* [CONSIGNE 1]
Transcrivez tel quel le passage de l'article sur les sorties ciné qui commence par les mots contenant "Photo 2 Levante" et finit par "filles joyeusement insoumises !".

* [EXTRAIT DU TEXTE]
----
Photo 2 Levante ∏ Wilssa Esser
© Rezo Films

Levante, Kokomo City, Bâtiment 5, Fremont… les sor­ties ciné de la semaine

Une bande de filles insoumises au Brésil, un quatuor de femmes noires et trans aux Etats-Unis, une citoyenne résolument engagée en banlieue parisienne, une réfugiée afghane en quête d’amour à San Francisco… Voici les sorties ciné du 6 décembre.

Levante

"Levante" signifie "soulèvement" en portugais. Un titre on ne peut plus approprié pour ce premier film brésilien : il y flotte tout le long un sentiment tenace de révolte, d’autant plus stimulante qu’elle s’incarne à travers une bande de filles joyeusement insoumises !
----
Entrées d'un jeu de données
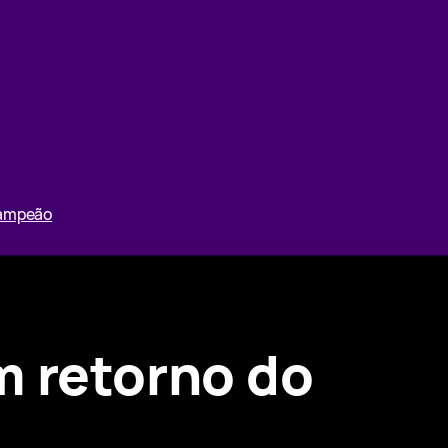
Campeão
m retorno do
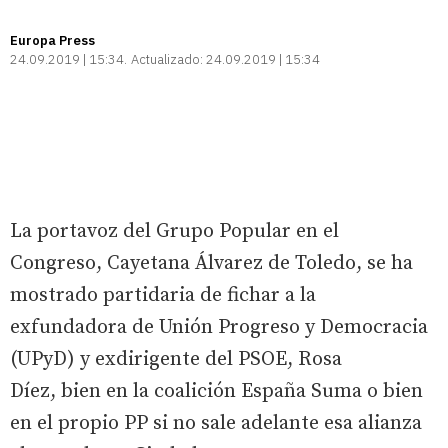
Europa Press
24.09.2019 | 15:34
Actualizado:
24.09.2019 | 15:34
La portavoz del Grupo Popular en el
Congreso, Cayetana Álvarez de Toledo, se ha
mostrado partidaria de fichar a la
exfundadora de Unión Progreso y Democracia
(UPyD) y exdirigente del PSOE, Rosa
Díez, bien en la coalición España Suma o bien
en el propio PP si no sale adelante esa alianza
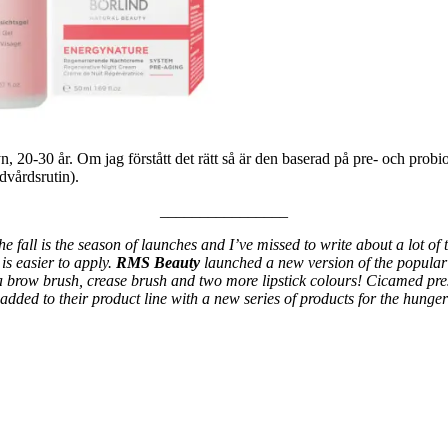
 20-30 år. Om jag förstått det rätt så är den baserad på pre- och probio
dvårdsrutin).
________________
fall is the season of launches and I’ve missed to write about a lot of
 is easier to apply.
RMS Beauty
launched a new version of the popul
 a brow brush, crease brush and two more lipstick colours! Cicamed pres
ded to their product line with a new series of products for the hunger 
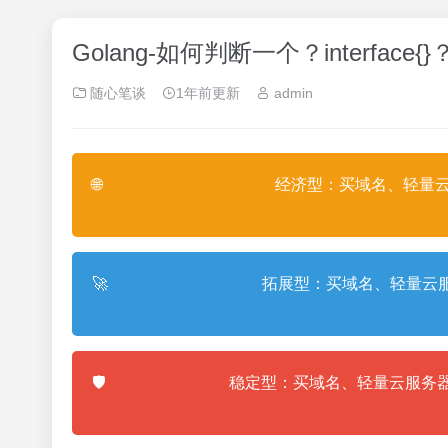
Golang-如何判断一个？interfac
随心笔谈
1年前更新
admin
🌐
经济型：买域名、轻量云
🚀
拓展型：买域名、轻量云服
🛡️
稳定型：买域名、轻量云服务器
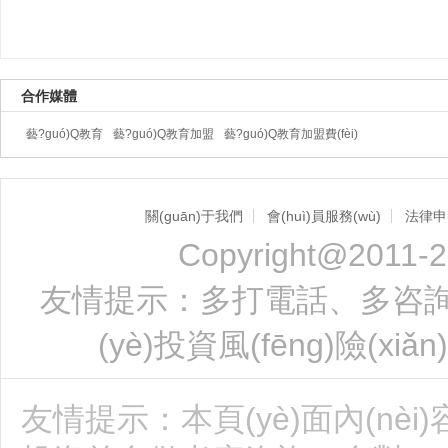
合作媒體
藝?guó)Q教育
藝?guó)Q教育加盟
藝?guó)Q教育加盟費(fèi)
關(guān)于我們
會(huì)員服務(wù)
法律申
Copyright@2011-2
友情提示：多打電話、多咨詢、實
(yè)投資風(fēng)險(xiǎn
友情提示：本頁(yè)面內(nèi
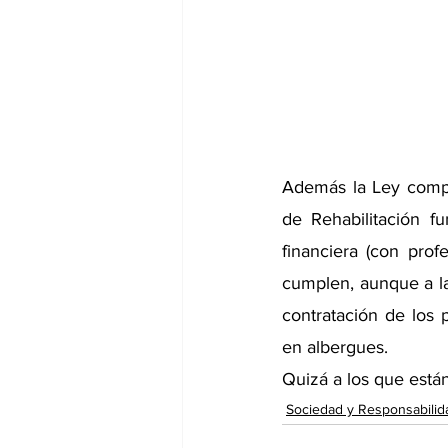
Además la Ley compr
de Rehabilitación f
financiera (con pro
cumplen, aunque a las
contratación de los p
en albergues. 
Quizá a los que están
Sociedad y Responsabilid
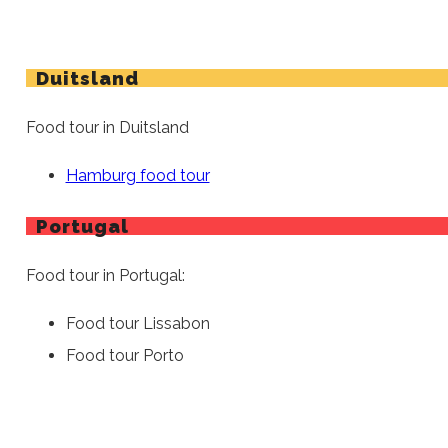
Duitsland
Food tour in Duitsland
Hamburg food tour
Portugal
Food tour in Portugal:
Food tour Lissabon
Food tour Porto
----
* [CONSIGNE 2]
Reprenez mot pour mot la liste ci-dessus, de son tout début jusqu'à la ligne contenant "Sociedad y Responsabilid", cette ligne comprise. Laissez les images de côté.

* [RÉPONSE 1]
Photo 2 Levante ∏ Wilssa Esser
© Rezo Films

Levante, Kokomo City, Bâtiment 5, Fremont… les sor­ties ciné de la semaine

Une bande de filles insoumises au Brésil, un quatuor de femmes noires et trans aux Etats-Unis, une citoyenne résolument engagée en banlieue parisienne, une réfugiée afghane en quête d’amour à San Francisco… Voici les sorties ciné du 6 décembre.

Levante

"Levante" signifie "soulèvement" en portugais. Un titre on ne peut plus approprié pour ce premier film brésilien : il y flotte tout le long un sentiment tenace de révolte, d’autant plus stimulante qu’elle s’incarne à travers une bande de filles joyeusement insoumises !

* [RÉPONSE 2]
Campeão
m retorno do
Europa Press
24.09.2019 | 15:34
Actualizado:
24.09.2019 | 15:34
La portavoz del Grupo Popular en el
Congreso, Cayetana Álvarez de Toledo, se ha
mostrado partidaria de fichar a la
exfundadora de Unión Progreso y Democracia
(UPyD) y exdirigente del PSOE, Rosa
Díez, bien en la coalición España Suma o bien
en el propio PP si no sale adelante esa alianza
 20-30 år. Om jag förstått det rätt så är den baserad på pre- och probio
dvårdsrutin).
________________
fall is the season of launches and I’ve missed to write about a lot of
 is easier to apply.
RMS Beauty
launched a new version of the popul
 a brow brush, crease brush and two more lipstick colours! Cicamed pres
ded to their product line with a new series of products for the hunger 
Golang-如何判断一个？interfac
随心笔谈
1年前更新
admin
🌐
经济型：买域名、轻量云
🚀
拓展型：买域名、轻量云服
🛡️
稳定型：买域名、轻量云服务器
合作媒體
藝?guó)Q教育
藝?guó)Q教育加盟
藝?guó)Q教育加盟費(fèi)
關(guān)于我們
會(huì)員服務(wù)
法律申
Copyright@2011-2
友情提示：多打電話、多咨詢、實
(yè)投資風(fēng)險(xiǎn
友情提示：本頁(yè)面內(nèi
Además la Ley compr
de Rehabilitación f
financiera (con pro
cumplen, aunque a las
contratación de los p
en albergues. 
Quizá a los que están
Sociedad y Responsabilid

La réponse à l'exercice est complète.